### Records to process
=======
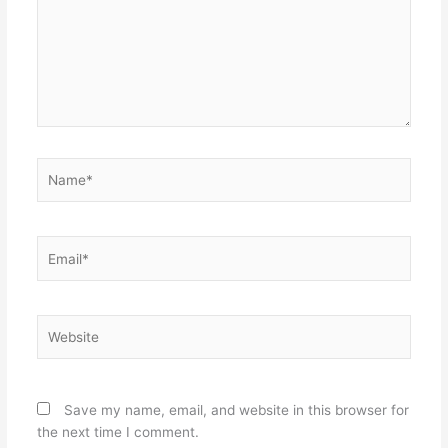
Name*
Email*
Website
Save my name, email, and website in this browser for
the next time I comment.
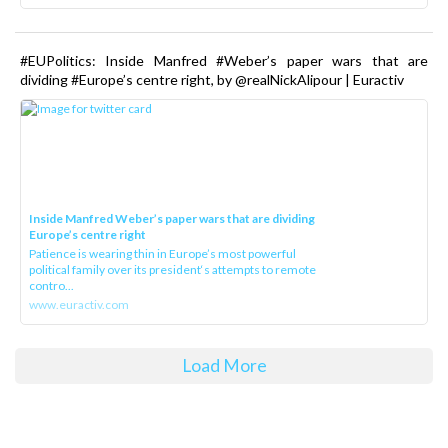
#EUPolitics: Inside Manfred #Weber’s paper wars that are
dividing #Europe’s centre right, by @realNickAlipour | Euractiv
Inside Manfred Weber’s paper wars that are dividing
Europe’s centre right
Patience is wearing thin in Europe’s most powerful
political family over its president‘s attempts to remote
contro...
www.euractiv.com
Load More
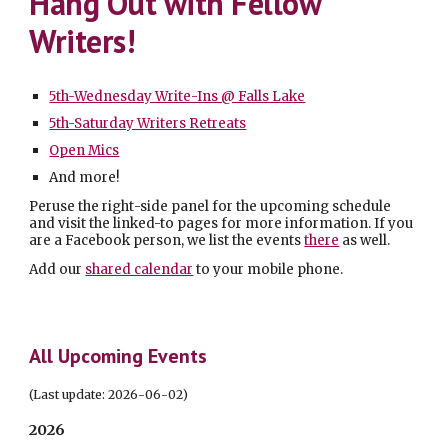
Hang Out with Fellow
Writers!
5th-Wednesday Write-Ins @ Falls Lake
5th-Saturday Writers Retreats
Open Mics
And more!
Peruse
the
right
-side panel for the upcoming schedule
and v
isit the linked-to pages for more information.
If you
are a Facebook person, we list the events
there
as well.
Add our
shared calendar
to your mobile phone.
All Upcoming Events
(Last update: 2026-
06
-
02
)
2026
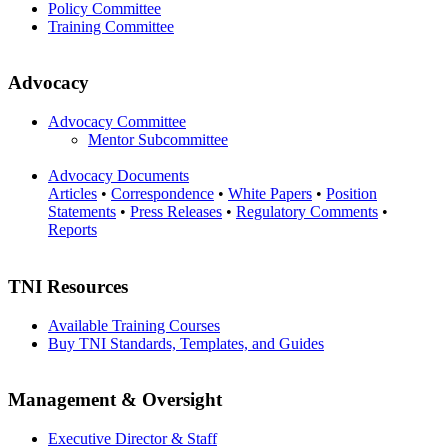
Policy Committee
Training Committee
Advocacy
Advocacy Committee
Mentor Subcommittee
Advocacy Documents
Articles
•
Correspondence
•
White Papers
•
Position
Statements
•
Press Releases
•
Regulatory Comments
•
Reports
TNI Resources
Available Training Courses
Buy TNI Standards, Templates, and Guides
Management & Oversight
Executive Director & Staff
=======
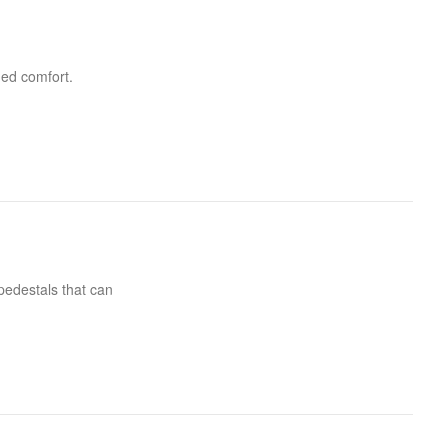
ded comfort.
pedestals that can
=======
Rewrite everything from the line containing "#EUPolitics: Inside Manfred" down to the line containing "Patience is wearing", with "paper wars" changed to "policy disputes" and all else left as it is.

#EUPolitics: Inside Manfred #Weber’s policy disputes that are
dividing #Europe’s centre right, by @realNickAlipour | Euractiv
Inside Manfred Weber’s policy disputes that are dividing
Europe’s centre right
Patience is wearing thin in Europe’s most powerful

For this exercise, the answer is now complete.